During the second quarter, surplus Yeezy shoe sales generated approximately €400 million ($437 million), resulting in a reduction of the predicted loss for the year to €450 million, down from the previously expected €700 million. Adidas also allocated €110 million in the quarter for charitable donations, including contributions to organizations combating antisemitism, as part of their efforts to address the impact of Ye’s public statements.
Overall sales remained flat in currency-neutral terms compared to the same period last year, while in euro terms, they declined by 5 percent to €5.3 billion. However, gross margins improved to 50.9 percent in the quarter due to reduced discounting.
Adidas now foresees currency-neutral revenues to decline at a mid-single-digit rate in 2023, as opposed to the previously estimated high-single-digit rate. The successful sale of Yeezy stock with minimal negative media or consumer backlash is considered a positive outcome for the company, according to Cristina Fernandez, managing director and senior research analyst at Telsey Advisory Group in New York.
The next Yeezy stock sales are expected to generate strong demand but might not be as profitable as the initial release, as Adidas plans to involve wholesale partners instead of solely selling through its own channels. JD Sports has already started selling Yeezy products from Adidas’ second release of Yeezy shoes.
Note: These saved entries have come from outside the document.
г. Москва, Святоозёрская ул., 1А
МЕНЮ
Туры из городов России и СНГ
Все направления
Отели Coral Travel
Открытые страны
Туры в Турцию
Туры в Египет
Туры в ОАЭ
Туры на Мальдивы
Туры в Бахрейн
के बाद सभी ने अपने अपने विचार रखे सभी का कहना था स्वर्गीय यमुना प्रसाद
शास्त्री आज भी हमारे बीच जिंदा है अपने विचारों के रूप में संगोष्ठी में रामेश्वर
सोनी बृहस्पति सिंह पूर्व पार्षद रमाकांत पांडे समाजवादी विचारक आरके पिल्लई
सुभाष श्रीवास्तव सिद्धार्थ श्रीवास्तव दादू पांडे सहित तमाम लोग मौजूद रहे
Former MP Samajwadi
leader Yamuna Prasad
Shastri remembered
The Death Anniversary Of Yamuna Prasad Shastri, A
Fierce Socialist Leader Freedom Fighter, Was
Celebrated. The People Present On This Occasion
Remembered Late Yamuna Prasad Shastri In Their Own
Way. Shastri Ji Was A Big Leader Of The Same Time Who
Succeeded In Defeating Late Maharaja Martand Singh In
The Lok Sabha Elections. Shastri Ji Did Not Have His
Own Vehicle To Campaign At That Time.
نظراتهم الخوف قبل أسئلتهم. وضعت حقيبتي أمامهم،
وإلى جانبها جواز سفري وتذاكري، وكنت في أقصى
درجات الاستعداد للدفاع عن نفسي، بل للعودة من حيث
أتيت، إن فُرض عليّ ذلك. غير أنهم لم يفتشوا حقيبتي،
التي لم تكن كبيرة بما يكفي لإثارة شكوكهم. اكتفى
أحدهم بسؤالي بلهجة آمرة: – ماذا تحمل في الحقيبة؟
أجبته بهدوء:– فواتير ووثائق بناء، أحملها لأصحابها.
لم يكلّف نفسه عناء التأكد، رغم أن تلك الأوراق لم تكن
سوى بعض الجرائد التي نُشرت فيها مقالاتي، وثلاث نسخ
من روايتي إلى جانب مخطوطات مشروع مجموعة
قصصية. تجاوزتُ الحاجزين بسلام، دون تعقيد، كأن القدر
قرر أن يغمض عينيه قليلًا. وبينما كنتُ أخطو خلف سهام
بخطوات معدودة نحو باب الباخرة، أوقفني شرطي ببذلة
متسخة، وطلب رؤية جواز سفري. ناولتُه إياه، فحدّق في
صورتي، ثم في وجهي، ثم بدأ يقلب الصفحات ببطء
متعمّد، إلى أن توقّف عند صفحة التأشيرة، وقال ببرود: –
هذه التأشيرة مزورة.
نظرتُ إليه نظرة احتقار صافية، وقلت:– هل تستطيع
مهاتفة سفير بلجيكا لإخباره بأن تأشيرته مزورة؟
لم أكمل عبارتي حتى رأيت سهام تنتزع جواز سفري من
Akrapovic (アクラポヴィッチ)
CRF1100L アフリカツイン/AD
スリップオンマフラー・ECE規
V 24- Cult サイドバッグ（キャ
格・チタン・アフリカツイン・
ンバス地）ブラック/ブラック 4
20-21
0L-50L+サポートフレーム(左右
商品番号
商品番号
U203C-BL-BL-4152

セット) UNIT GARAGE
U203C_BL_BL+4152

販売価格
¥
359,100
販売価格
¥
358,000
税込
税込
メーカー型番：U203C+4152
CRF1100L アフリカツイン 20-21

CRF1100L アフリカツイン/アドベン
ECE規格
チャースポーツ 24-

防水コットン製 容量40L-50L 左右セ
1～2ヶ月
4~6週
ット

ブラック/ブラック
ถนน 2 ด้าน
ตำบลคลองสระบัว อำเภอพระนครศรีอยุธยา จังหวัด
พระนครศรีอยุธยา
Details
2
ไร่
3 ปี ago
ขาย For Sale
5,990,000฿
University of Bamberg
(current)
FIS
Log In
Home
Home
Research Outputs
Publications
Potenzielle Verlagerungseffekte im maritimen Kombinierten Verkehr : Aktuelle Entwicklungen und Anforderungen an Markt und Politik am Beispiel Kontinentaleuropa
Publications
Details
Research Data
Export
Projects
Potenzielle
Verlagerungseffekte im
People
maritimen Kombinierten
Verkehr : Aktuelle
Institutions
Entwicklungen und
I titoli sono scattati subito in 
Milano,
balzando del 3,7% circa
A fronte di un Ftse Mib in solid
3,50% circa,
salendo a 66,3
Adidas clarified that its 2023 outlook does not include the second Yeezy release. Citi analysts predict that further Yeezy drops will bring in €1.5 billion in revenues and €700 million in earnings after accounting for Adidas’ planned charity donations.
In Greater China, second-quarter sales saw a 16.4 percent growth in currency-neutral terms, indicating that the brand’s efforts to revitalize its presence in the region are yielding positive results. Gulden had previously stated that Adidas would increase its focus on sports in China and sponsor more Chinese athletes in an effort to strengthen its position in the market.